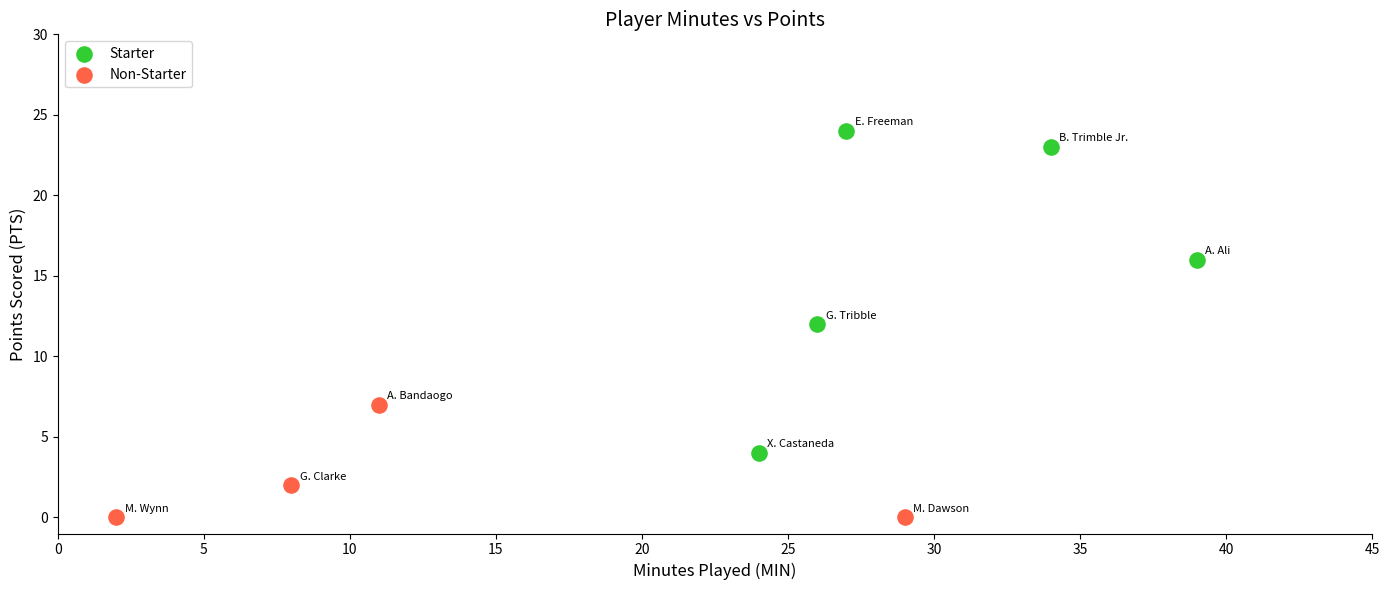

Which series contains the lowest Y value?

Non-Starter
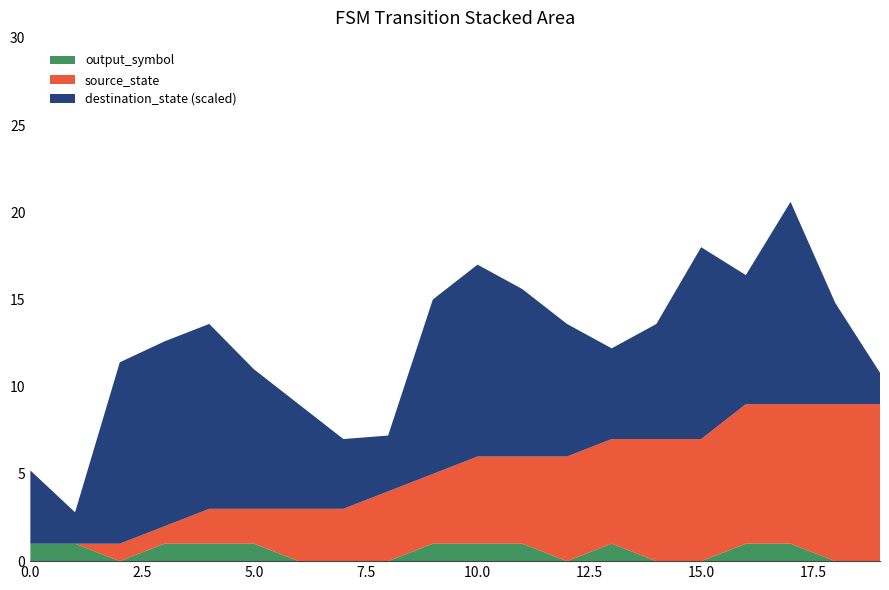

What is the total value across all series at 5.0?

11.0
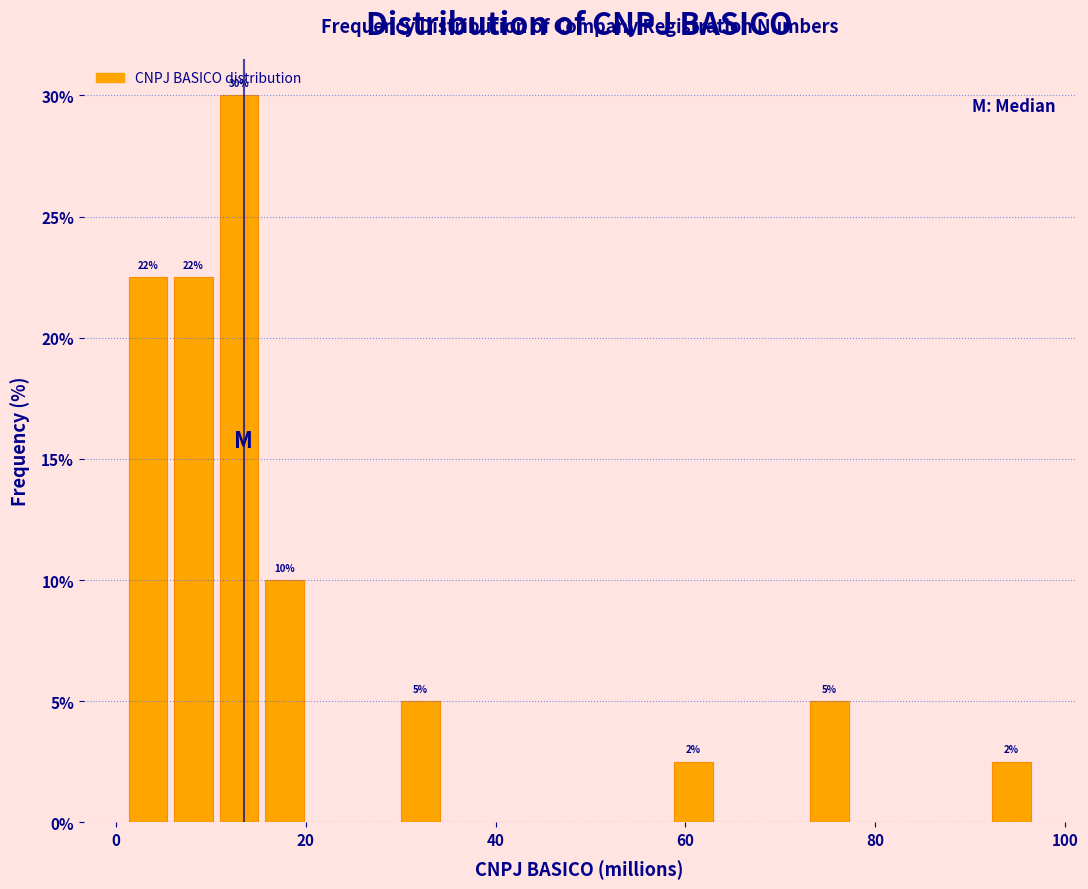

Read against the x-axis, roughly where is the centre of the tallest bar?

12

- **TASK DESCRIPTION**
Convert the text lines of the entries above into a Markdown table with the columns "Row" and "Text", one row per line, numbered in order. Skip blank lines and leave the pictures out.

- **EXERCISE SOLUTION**
| Row | Text |
|---|---|
| 1 | Which series contains the lowest Y value? |
| 2 | Non-Starter |
| 3 | What is the total value across all series at 5.0? |
| 4 | 11.0 |
| 5 | Read against the x-axis, roughly where is the centre of the tallest bar? |
| 6 | 12 |